[[ Records for this exercise, beginning ]]
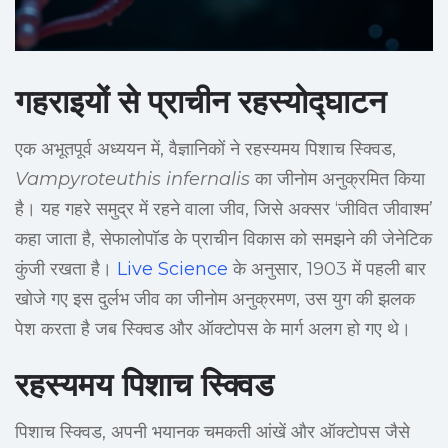
गहराइयों से प्राचीन रहस्योद्घाटन
एक अभूतपूर्व अध्ययन में, वैज्ञानिकों ने रहस्यमय पिशाच स्क्विड,
Vampyroteuthis infernalis
का जीनोम अनुक्रमित किया
है। यह गहरे समुद्र में रहने वाला जीव, जिसे अक्सर ‘जीवित जीवाश्म’
कहा जाता है, सेफालोपॉड के प्राचीन विकास को समझने की जेनेटिक
कुंजी रखता है।
Live Science
के अनुसार, 1903 में पहली बार
खोजे गए इस दुर्लभ जीव का जीनोम अनुक्रमण, उस युग की झलक
पेश करता है जब स्क्विड और ऑक्टोपस के मार्ग अलग हो गए थे।
रहस्यमय पिशाच स्क्विड
पिशाच स्क्विड, अपनी भयानक चमकती आंखें और ऑक्टोपस जैसे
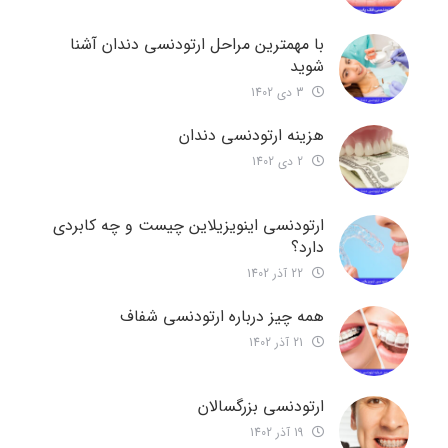
با مهمترین مراحل ارتودنسی دندان آشنا
شوید
3 دی 1402
هزینه ارتودنسی دندان
2 دی 1402
ارتودنسی اینویزیلاین چیست و چه کابردی
دارد؟
22 آذر 1402
همه چیز درباره ارتودنسی شفاف
21 آذر 1402
ارتودنسی بزرگسالان
19 آذر 1402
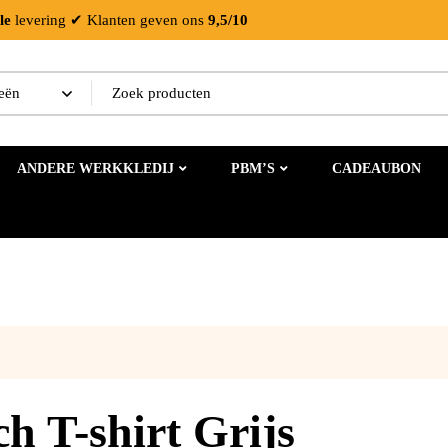
le
levering
✔ Klanten geven ons
9,5/10
ANDERE WERKKLEDIJ
PBM’S
CADEAUBON
 T-shirt Grijs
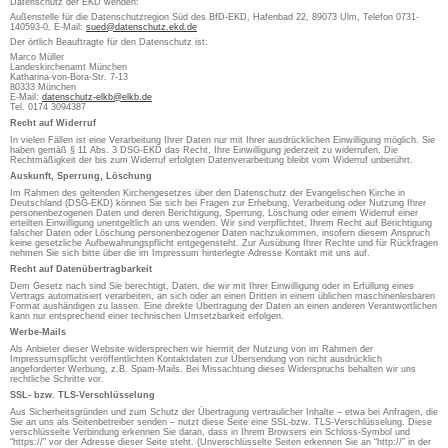
Datenschutz der EKD wenden:
Außenstelle für die Datenschutzregion Süd des BfD-EKD, Hafenbad 22, 89073 Ulm, Telefon 0731-
140593-0, E-Mail:
sued@datenschutz.ekd.de
Der örtlich Beauftragte für den Datenschutz ist:
Marco Müller
Landeskirchenamt München
Katharina-von-Bora-Str. 7-13
80333 München
E-Mail:
datenschutz-elkb@elkb.de
Tel. 0174 3094387
Recht auf Widerruf
In vielen Fällen ist eine Verarbeitung Ihrer Daten nur mit Ihrer ausdrücklichen Einwilligung möglich. Sie
haben gemäß § 11 Abs. 3 DSG-EKD das Recht, Ihre Einwilligung jederzeit zu widerrufen. Die
Rechtmäßigkeit der bis zum Widerruf erfolgten Datenverarbeitung bleibt vom Widerruf unberührt.
Auskunft, Sperrung, Löschung
Im Rahmen des geltenden Kirchengesetzes über den Datenschutz der Evangelischen Kirche in
Deutschland (DSG-EKD) können Sie sich bei Fragen zur Erhebung, Verarbeitung oder Nutzung Ihrer
personenbezogenen Daten und deren Berichtigung, Sperrung, Löschung oder einem Widerruf einer
erteilten Einwilligung unentgeltlich an uns wenden. Wir sind verpflichtet, Ihrem Recht auf Berichtigung
falscher Daten oder Löschung personenbezogener Daten nachzukommen, insofern diesem Anspruch
keine gesetzliche Aufbewahrungspflicht entgegensteht. Zur Ausübung Ihrer Rechte und für Rückfragen
nehmen Sie sich bitte über die im Impressum hinterlegte Adresse Kontakt mit uns auf.
Recht auf Datenübertragbarkeit
Dem Gesetz nach sind Sie berechtigt, Daten, die wir mit Ihrer Einwilligung oder in Erfüllung eines
Vertrags automatisiert verarbeiten, an sich oder an einen Dritten in einem üblichen maschinenlesbaren
Format aushändigen zu lassen. Eine direkte Übertragung der Daten an einen anderen Verantwortlichen
kann nur entsprechend einer technischen Umsetzbarkeit erfolgen.
Werbe-Mails
Als Anbieter dieser Website widersprechen wir hiermit der Nutzung von im Rahmen der
Impressumspflicht veröffentlichten Kontaktdaten zur Übersendung von nicht ausdrücklich
angeforderter Werbung, z.B. Spam-Mails. Bei Missachtung dieses Widerspruchs behalten wir uns
rechtliche Schritte vor.
SSL- bzw. TLS-Verschlüsselung
Aus Sicherheitsgründen und zum Schutz der Übertragung vertraulicher Inhalte – etwa bei Anfragen, die
Sie an uns als Seitenbetreiber senden – nutzt diese Seite eine SSL-bzw. TLS-Verschlüsselung. Diese
verschlüsselte Verbindung erkennen Sie daran, dass in Ihrem Browsers ein Schloss-Symbol und
“https://” vor der Adresse dieser Seite steht. (Unverschlüsselte Seiten erkennen Sie an “http://” in der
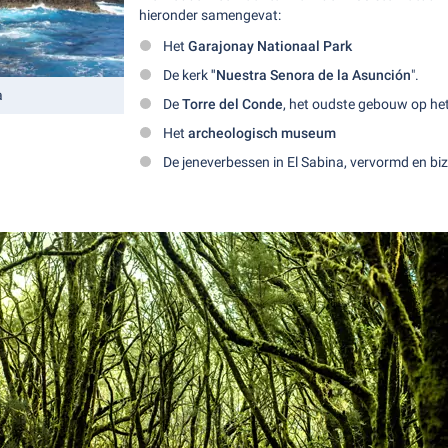
hieronder samengevat:
Het
Garajonay Nationaal Park
De kerk
"Nuestra Senora de la Asunción
".
a
De
Torre del Conde
, het oudste gebouw op het
Het
archeologisch museum
De jeneverbessen in El Sabina, vervormd en bi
[[ Records for this exercise, end ]]
Lines to set down from above: the line with "personenbezogenen Daten und", the line with "Impressumspflicht veröffentlichten Kontaktdaten", and every line between, each exactly as written.

personenbezogenen Daten und deren Berichtigung, Sperrung, Löschung oder einem Widerruf einer
erteilten Einwilligung unentgeltlich an uns wenden. Wir sind verpflichtet, Ihrem Recht auf Berichtigung
falscher Daten oder Löschung personenbezogener Daten nachzukommen, insofern diesem Anspruch
keine gesetzliche Aufbewahrungspflicht entgegensteht. Zur Ausübung Ihrer Rechte und für Rückfragen
nehmen Sie sich bitte über die im Impressum hinterlegte Adresse Kontakt mit uns auf.
Recht auf Datenübertragbarkeit
Dem Gesetz nach sind Sie berechtigt, Daten, die wir mit Ihrer Einwilligung oder in Erfüllung eines
Vertrags automatisiert verarbeiten, an sich oder an einen Dritten in einem üblichen maschinenlesbaren
Format aushändigen zu lassen. Eine direkte Übertragung der Daten an einen anderen Verantwortlichen
kann nur entsprechend einer technischen Umsetzbarkeit erfolgen.
Werbe-Mails
Als Anbieter dieser Website widersprechen wir hiermit der Nutzung von im Rahmen der
Impressumspflicht veröffentlichten Kontaktdaten zur Übersendung von nicht ausdrücklich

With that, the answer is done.